Parlement: Soro Guillaume face au concurrent Méambly

Soro Guillaume aura t-il du fil à retordre pour se maintenir à la tête du Parlement les jours qui suivent? Cela se laisse entrevoir aux dires de son nouvel concurrent à ce même poste en la personne d’Evariste Edouard Tié Méambly, député de Facobly et président du Conseil général du Guemon : « J’ai décidé, après l’appel de mes parents du grand Ouest, d’être candidat à la présidence de l’Assemblée nationale de Côte d’Ivoire. J’ai décidé d’être candidat au nom de la géopolitique.

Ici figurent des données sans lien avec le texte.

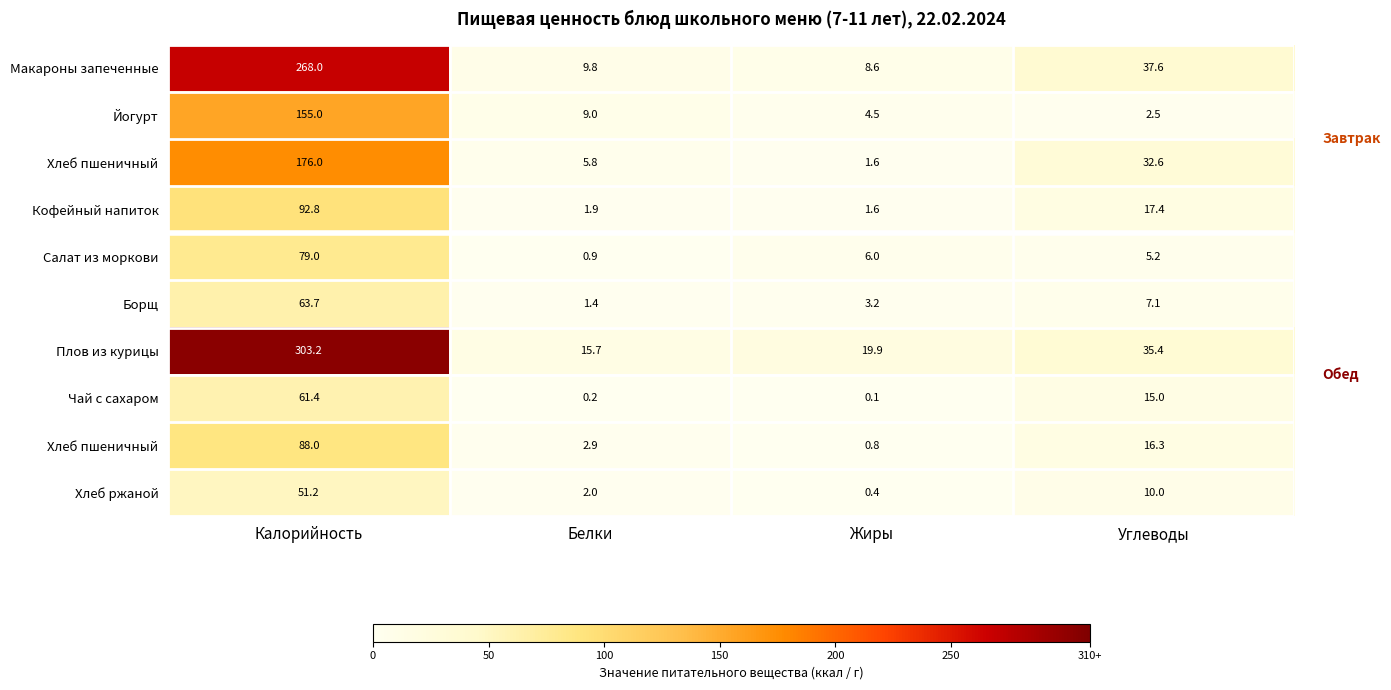

Between Жиры and Белки, which is larger?

Белки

Quand vous regardez la liste des 12 grandes Institutions de la République, vous vous rendez compte aisément qu’aucun cadre du Grand Ouest n’est à la tête d’aucune de ces Institutions »,a précisé le député de Facobly.

C’est au cours d’un point de presse tenu le vendredi 6 janvier 2017, à Marcory, que M. Evariste Méambly a fait toutes ces précisions:  « Je suis donc candidat à la présidence de l’Assemblée nationale de Côte d’Ivoire pour que le grand Ouest, cette grande région qui a tant donné à notre pays et qui a tant souffert, préside, elle aussi, une Institution de la République. Je suis candidat à la présidence de l’Assemblée nationale de Côte d’Ivoire parce que je pense, modestement, avoir les capacités de diriger cette grande Institution », a confirmé le chef du groupe parlementaire « Agir pour le peuple », regroupant 9 députés pour l’instant.

Il a ensuite donné les objectifs visés par cette candidature:« Si je suis élu, je me battrai pour que le député ne sorte pas du Parlement ivoirien, pauvre. Le constat que j’ai fait, et cela est bien triste, est que, généralement, le député ivoirien entre riche à l’Assemblée nationale avec le sourire d’être nouvellement élu, mais en ressort pauvre et triste. Ce n’est pas bon pour l’image de la Côte d’Ivoire. Et, il faut que cela change ! Si je suis élu, je négocierai, pendant ma mandature, avec les partenaires au développement, les chancelleries et l’État de Côte d’Ivoire afin d’avoir des soutiens financiers pour améliorer les conditions de vie des députés », a-t-il promis pour conclure.